Since nation brand concept has infinite range of touchpoints, the agency helps to unpack and streamline them by developing holistic public diplomacy strategic platforms.

The non-state actors, such as the private sector and civil society, are defined by public diplomacy theoretical paradigm as vehicles for communicating a country’s foreign policy objectives and yet they are often not given the opportunity to engage with government’s conceptualisation and development of implementation initiatives of such strategies. Brandhill Africa (PTY) Ltd endeavours to close such a strategic gap by guiding and mentoring such institutions on navigating the ambit of foreign policy environment.

According to Simon Anholt, brand Africa is under siege.
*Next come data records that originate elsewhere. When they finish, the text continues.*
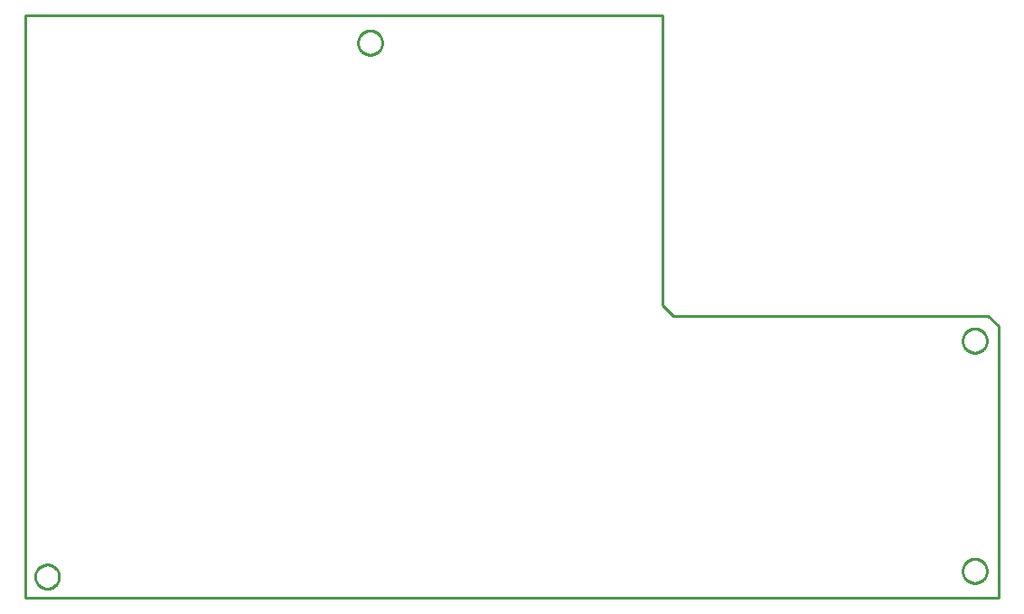
<source format=gbr>
G04 EAGLE Gerber RS-274X export*
G75*
%MOMM*%
%FSLAX34Y34*%
%LPD*%
%IN*%
%IPPOS*%
%AMOC8*
5,1,8,0,0,1.08239X$1,22.5*%
G01*
%ADD10C,0.254000*%


D10*
X0Y0D02*
X911100Y0D01*
X911100Y254760D01*
X901700Y264160D01*
X607060Y264160D01*
X596900Y274320D01*
X596140Y546000D01*
X0Y546000D01*
X0Y0D01*
X31250Y19558D02*
X31181Y18677D01*
X31042Y17804D01*
X30836Y16944D01*
X30563Y16103D01*
X30225Y15286D01*
X29823Y14499D01*
X29361Y13745D01*
X28842Y13030D01*
X28268Y12358D01*
X27642Y11733D01*
X26970Y11158D01*
X26255Y10639D01*
X25501Y10177D01*
X24714Y9776D01*
X23897Y9437D01*
X23056Y9164D01*
X22196Y8958D01*
X21323Y8819D01*
X20442Y8750D01*
X19558Y8750D01*
X18677Y8819D01*
X17804Y8958D01*
X16944Y9164D01*
X16103Y9437D01*
X15286Y9776D01*
X14499Y10177D01*
X13745Y10639D01*
X13030Y11158D01*
X12358Y11733D01*
X11733Y12358D01*
X11158Y13030D01*
X10639Y13745D01*
X10177Y14499D01*
X9776Y15286D01*
X9437Y16103D01*
X9164Y16944D01*
X8958Y17804D01*
X8819Y18677D01*
X8750Y19558D01*
X8750Y20442D01*
X8819Y21323D01*
X8958Y22196D01*
X9164Y23056D01*
X9437Y23897D01*
X9776Y24714D01*
X10177Y25501D01*
X10639Y26255D01*
X11158Y26970D01*
X11733Y27642D01*
X12358Y28268D01*
X13030Y28842D01*
X13745Y29361D01*
X14499Y29823D01*
X15286Y30225D01*
X16103Y30563D01*
X16944Y30836D01*
X17804Y31042D01*
X18677Y31181D01*
X19558Y31250D01*
X20442Y31250D01*
X21323Y31181D01*
X22196Y31042D01*
X23056Y30836D01*
X23897Y30563D01*
X24714Y30225D01*
X25501Y29823D01*
X26255Y29361D01*
X26970Y28842D01*
X27642Y28268D01*
X28268Y27642D01*
X28842Y26970D01*
X29361Y26255D01*
X29823Y25501D01*
X30225Y24714D01*
X30563Y23897D01*
X30836Y23056D01*
X31042Y22196D01*
X31181Y21323D01*
X31250Y20442D01*
X31250Y19558D01*
X333830Y520258D02*
X333761Y519377D01*
X333622Y518504D01*
X333416Y517644D01*
X333143Y516803D01*
X332805Y515986D01*
X332403Y515199D01*
X331941Y514445D01*
X331422Y513730D01*
X330848Y513058D01*
X330222Y512433D01*
X329550Y511858D01*
X328835Y511339D01*
X328081Y510877D01*
X327294Y510476D01*
X326477Y510137D01*
X325636Y509864D01*
X324776Y509658D01*
X323903Y509519D01*
X323022Y509450D01*
X322138Y509450D01*
X321257Y509519D01*
X320384Y509658D01*
X319524Y509864D01*
X318683Y510137D01*
X317866Y510476D01*
X317079Y510877D01*
X316325Y511339D01*
X315610Y511858D01*
X314938Y512433D01*
X314313Y513058D01*
X313738Y513730D01*
X313219Y514445D01*
X312757Y515199D01*
X312356Y515986D01*
X312017Y516803D01*
X311744Y517644D01*
X311538Y518504D01*
X311399Y519377D01*
X311330Y520258D01*
X311330Y521142D01*
X311399Y522023D01*
X311538Y522896D01*
X311744Y523756D01*
X312017Y524597D01*
X312356Y525414D01*
X312757Y526201D01*
X313219Y526955D01*
X313738Y527670D01*
X314313Y528342D01*
X314938Y528968D01*
X315610Y529542D01*
X316325Y530061D01*
X317079Y530523D01*
X317866Y530925D01*
X318683Y531263D01*
X319524Y531536D01*
X320384Y531742D01*
X321257Y531881D01*
X322138Y531950D01*
X323022Y531950D01*
X323903Y531881D01*
X324776Y531742D01*
X325636Y531536D01*
X326477Y531263D01*
X327294Y530925D01*
X328081Y530523D01*
X328835Y530061D01*
X329550Y529542D01*
X330222Y528968D01*
X330848Y528342D01*
X331422Y527670D01*
X331941Y526955D01*
X332403Y526201D01*
X332805Y525414D01*
X333143Y524597D01*
X333416Y523756D01*
X333622Y522896D01*
X333761Y522023D01*
X333830Y521142D01*
X333830Y520258D01*
X900250Y24958D02*
X900181Y24077D01*
X900042Y23204D01*
X899836Y22344D01*
X899563Y21503D01*
X899225Y20686D01*
X898823Y19899D01*
X898361Y19145D01*
X897842Y18430D01*
X897268Y17758D01*
X896642Y17133D01*
X895970Y16558D01*
X895255Y16039D01*
X894501Y15577D01*
X893714Y15176D01*
X892897Y14837D01*
X892056Y14564D01*
X891196Y14358D01*
X890323Y14219D01*
X889442Y14150D01*
X888558Y14150D01*
X887677Y14219D01*
X886804Y14358D01*
X885944Y14564D01*
X885103Y14837D01*
X884286Y15176D01*
X883499Y15577D01*
X882745Y16039D01*
X882030Y16558D01*
X881358Y17133D01*
X880733Y17758D01*
X880158Y18430D01*
X879639Y19145D01*
X879177Y19899D01*
X878776Y20686D01*
X878437Y21503D01*
X878164Y22344D01*
X877958Y23204D01*
X877819Y24077D01*
X877750Y24958D01*
X877750Y25842D01*
X877819Y26723D01*
X877958Y27596D01*
X878164Y28456D01*
X878437Y29297D01*
X878776Y30114D01*
X879177Y30901D01*
X879639Y31655D01*
X880158Y32370D01*
X880733Y33042D01*
X881358Y33668D01*
X882030Y34242D01*
X882745Y34761D01*
X883499Y35223D01*
X884286Y35625D01*
X885103Y35963D01*
X885944Y36236D01*
X886804Y36442D01*
X887677Y36581D01*
X888558Y36650D01*
X889442Y36650D01*
X890323Y36581D01*
X891196Y36442D01*
X892056Y36236D01*
X892897Y35963D01*
X893714Y35625D01*
X894501Y35223D01*
X895255Y34761D01*
X895970Y34242D01*
X896642Y33668D01*
X897268Y33042D01*
X897842Y32370D01*
X898361Y31655D01*
X898823Y30901D01*
X899225Y30114D01*
X899563Y29297D01*
X899836Y28456D01*
X900042Y27596D01*
X900181Y26723D01*
X900250Y25842D01*
X900250Y24958D01*
X900250Y240858D02*
X900181Y239977D01*
X900042Y239104D01*
X899836Y238244D01*
X899563Y237403D01*
X899225Y236586D01*
X898823Y235799D01*
X898361Y235045D01*
X897842Y234330D01*
X897268Y233658D01*
X896642Y233033D01*
X895970Y232458D01*
X895255Y231939D01*
X894501Y231477D01*
X893714Y231076D01*
X892897Y230737D01*
X892056Y230464D01*
X891196Y230258D01*
X890323Y230119D01*
X889442Y230050D01*
X888558Y230050D01*
X887677Y230119D01*
X886804Y230258D01*
X885944Y230464D01*
X885103Y230737D01*
X884286Y231076D01*
X883499Y231477D01*
X882745Y231939D01*
X882030Y232458D01*
X881358Y233033D01*
X880733Y233658D01*
X880158Y234330D01*
X879639Y235045D01*
X879177Y235799D01*
X878776Y236586D01*
X878437Y237403D01*
X878164Y238244D01*
X877958Y239104D01*
X877819Y239977D01*
X877750Y240858D01*
X877750Y241742D01*
X877819Y242623D01*
X877958Y243496D01*
X878164Y244356D01*
X878437Y245197D01*
X878776Y246014D01*
X879177Y246801D01*
X879639Y247555D01*
X880158Y248270D01*
X880733Y248942D01*
X881358Y249568D01*
X882030Y250142D01*
X882745Y250661D01*
X883499Y251123D01*
X884286Y251525D01*
X885103Y251863D01*
X885944Y252136D01*
X886804Y252342D01*
X887677Y252481D01*
X888558Y252550D01*
X889442Y252550D01*
X890323Y252481D01*
X891196Y252342D01*
X892056Y252136D01*
X892897Y251863D01*
X893714Y251525D01*
X894501Y251123D01*
X895255Y250661D01*
X895970Y250142D01*
X896642Y249568D01*
X897268Y248942D01*
X897842Y248270D01*
X898361Y247555D01*
X898823Y246801D01*
X899225Y246014D01*
X899563Y245197D01*
X899836Y244356D01*
X900042Y243496D01*
X900181Y242623D01*
X900250Y241742D01*
X900250Y240858D01*
M02*

</source>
He correctly argues that people have known for centuries that a “Made in… ” is just as powerful as a “Made by…”. In line with this, Germany is with its engineering, France with chic, Japan with miniturisation; Italy with flair; Sweden with design; Britain with class; Switzerland with precision; and Africa with famine, disease and terror.

The question then is how do we manage the perception of Africa away from the images of a dark continent as articulated by Joseph Conrad in his seminal work, “The Heart of Darkness”. How do we manage the reputation of Africa while we avoid “the danger of [communicating] a single story”, as Chimamanda Ngozi Adichie, a Nigerian contemporary novelist, has put it. How do we communicate a message of the “Africa rising” narrative while at the same time asserting the sub-text that “Africa is not a country”, as eloquently articulated by Arthur Lewin. Beyond this, how do we manage the nation brands of Africa’s 54 member states within the context of Africa striving to establish a Continental Free Trade Area. To us, these complexities provide us with opportunities for presenting individual nation brands which are at once distinctive yet varied.

Brandhill Africa (Pty) Ltd provides its clients (governments, private sector and civil societies) with a strategic brand management framework which is based on Keith Dinnie’s “ICON model” that adopts an approach that programmes for nation brand development have to be integrated, contextualised, organic and should provide new perspectives.

The ICON model of nation branding

© Keith Dinnie
INTEGRATED: Inter-agency collaboration
Public-private sector programmes
CONTEXTUALISED:Relevance to stakeholder needs and capabilities
Matching the values of target audiences
NEW:Innovative products, services and experiences
New national narratives
ORGANIC:Blend of planned and unplanned activities Rooted in the country’s identity and culture

The company’s work also takes into cognisance of the sensitivites of the imperfections of the concept of “nation brand” and draws from the philosophical frameworks established by Anholt (in his book, Competitive Identity), and the world-renowned strategy theoretician, Michael E. Porter (in his books – namely, Competitive Advantage and Competitive Strategy). Assessing these debates on name change (and without evading the strategic thrust , the strategic questions the agency poses are: Are we talking of a new wine in an old bottle or do we talk of old wine in a new bottle? For the branding of non-metropolitan cities such as Polokwane, Lumumbashi, Kisumu and Bulawayo, the company relies on a nation brand theoretical framework, “Brand Index for Rural Development” (BIRD), which was developed by Saul Molobi.

We also rely on the theoretical framework on nation brand and investment promotion model model developed by Saul Molobi and aptly titled “the Zebra Paradigm” that ranks forty variables that influence investor decision making regarding destination of their investments.